Et là la porte s'ouvre violemment. C'est une vision d'horreur qui s'offre à moi. Derrière la porte se cache... Alyssa!!!!!
- Mais c'est pas toi? Non c'est pas possible! dis-je complètement abasourdie de la supercherie
- Si c'est moi, gourdasse...
- Non c'est pas toi qui a lu mon journal...
- Mais de quoi tu parles... Fleur999 ça te dit quelque chose?
A ce moment là, j'entends des gloussements sur ma gauche et j'aperçois la présence d'Ashley qui filme tout avec son téléphone, cachée dans un recoin. Celle-ci a dû entrer dans la pièce au cours de la conversation sans que j'y prête attention. J'étais trop absorbée par ce moment intense et bizarre. Les deux rient comme des démons et je vis un cauchemar. Je mets ma main sur la bouche pour masquer les tremblements, les larmes me montent. Et tout s'éclaircit!

- Ça te plait qu'une fille te drague?
- Tu les mates toutes! renchérit Ashley.
- Mais qu'est ce que ça veut dire? réponds-je dans un dernier élan d'incompréhension
- T'es vraiment naïve! sort l'une des pestes.
- Mais pourquoi?
- Parce que c'est drôle! Et qu'on n'aime pas ton regard lubrique de lesbienne ! sort l'autre peste.
- et qu'on s'est fait punir par la prof de sport à cause de toi! Conclut Alyssa

Je suis figée par la honte, par tant de méchanceté gratuite envers moi. Mais une dernière menace vient semer le doute :
- Donne-nous ton cahier de l'autre jour, on aimerait bien le lire...

Et là je m'enfuis en courant. Je comprends que Fleur999 est un piège grossier. Cette copine potentielle n'existe pas, elle n'est que dans mes rêves, et ces deux pestes ont créé un leurre. Mais dans quel but? S'amuser tout simplement? Et se venger d'une broutille en cours de sport? Et pourquoi me demandent-elles mon cahier si elles l'ont lu? Pourquoi l'ont-elles ramené au secrétariat ?

Et je comprends enfin un truc. Tous ces regards méfiants en sport, toutes ces allusions étranges, le mot balancé en classe à David ramènent à mon orientation sexuelle qu'elles pensent avoir décodée. Mais ont-elle raison? Je n'en sais rien : ni les garçons ni les filles ne m'attirent. Je ne suis ni hétéro, ni homo, je ne suis rien pour le moment. Mais même si elles avaient mis le doigt sur une vérité, ce n'est pas ça qui me fait honte.

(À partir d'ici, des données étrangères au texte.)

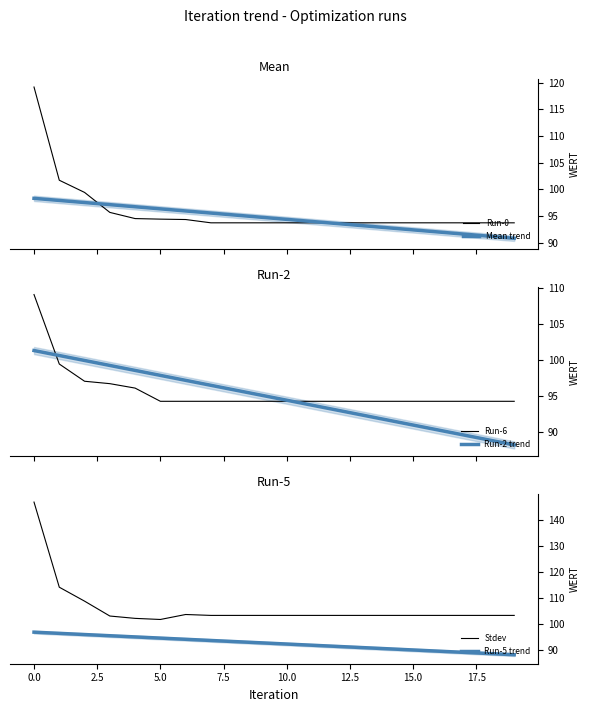

What is the lowest value of the Mean trend series?

90.9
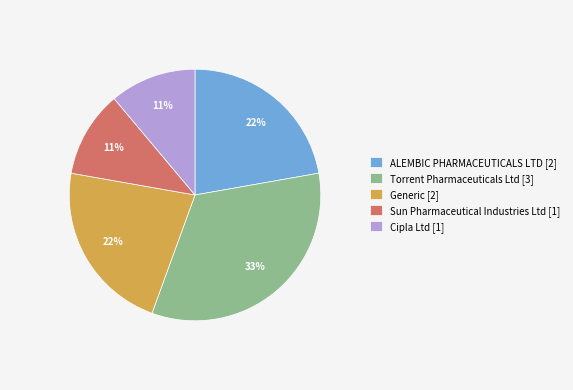

Do Sun Pharmaceutical Industries Ltd [1] and Torrent Pharmaceuticals Ltd [3] together represent more than half of the pie?

No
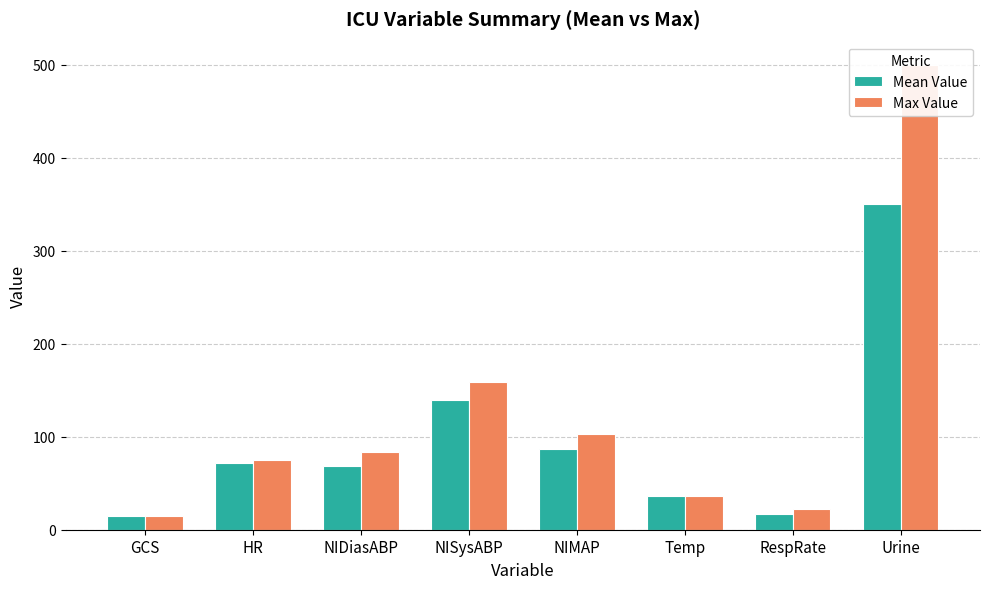

The value of Max Value at RespRate is 22.0. True or false?

True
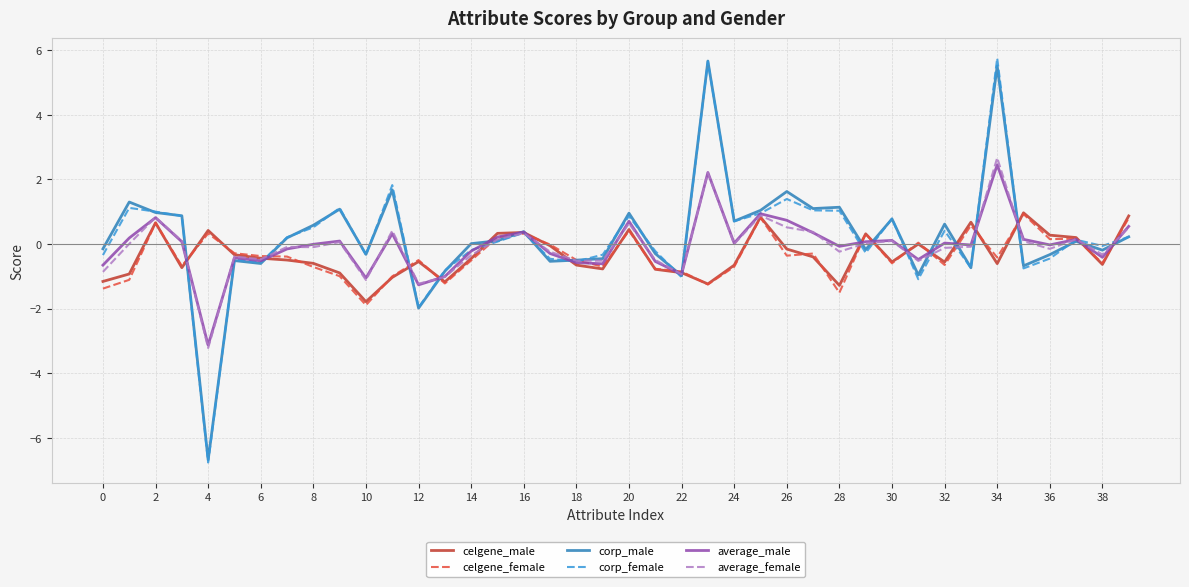

What is the maximum value shown in the chart?

5.7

J'ai honte d'y avoir cru, d'avoir pensé un instant trouver une amie, quelqu'un comme moi. Mais non, personne n'a lu mon journal à part elles deux, et elles ont monté tout ce stratagème par pur plaisir sadique, puis le cour de sport a tout accéléré. Il vaut mieux que la déception arrive maintenant plutôt que dans un mois.

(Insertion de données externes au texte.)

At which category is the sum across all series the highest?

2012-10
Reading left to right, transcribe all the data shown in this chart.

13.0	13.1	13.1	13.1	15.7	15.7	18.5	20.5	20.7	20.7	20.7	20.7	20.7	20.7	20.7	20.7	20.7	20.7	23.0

Mais le pire est qu'elles ont tout filmé. Ça y est c'est officiel je suis un bouc émissaire. Qui va faire le buzz.

27 septembre 2012

JEUDI 27 SEPTEMBRE 13h20 : IRA, IRA PAS

Je ne sais toujours pas si je vais aller à ce rendez-vous incongru entre deux moches et grosses. Je préférerais rester dans l'ombre. Et ce dilemme me coupe encore une fois l'appétit. Le monstre, encore punie, m'a vu songeuse et est venue vers moi : « tu vas pas encore tout jeter, qu'est ce qui t'arrive? ». Puis elle est partie nettoyer des tables.

C'est bizarre, c'est comme si elle m'avait repérée. Elle a l'air de se souvenir que je bouffe comme quatre le midi et surtout que je ne mange plus rien depuis deux jours. D'habitude personne ne fait attention à moi. Elle ne doit avoir que ça à faire, de contrôler les assiettes. Tellement elle s'ennuie dans sa punition. Vivement qu'elle retourne à la caisse! Oups non ça c'est pas une bonne idée.

Non je pense que je vais pas y aller. Je ne sens pas tout ça. Trop mal à l'aise.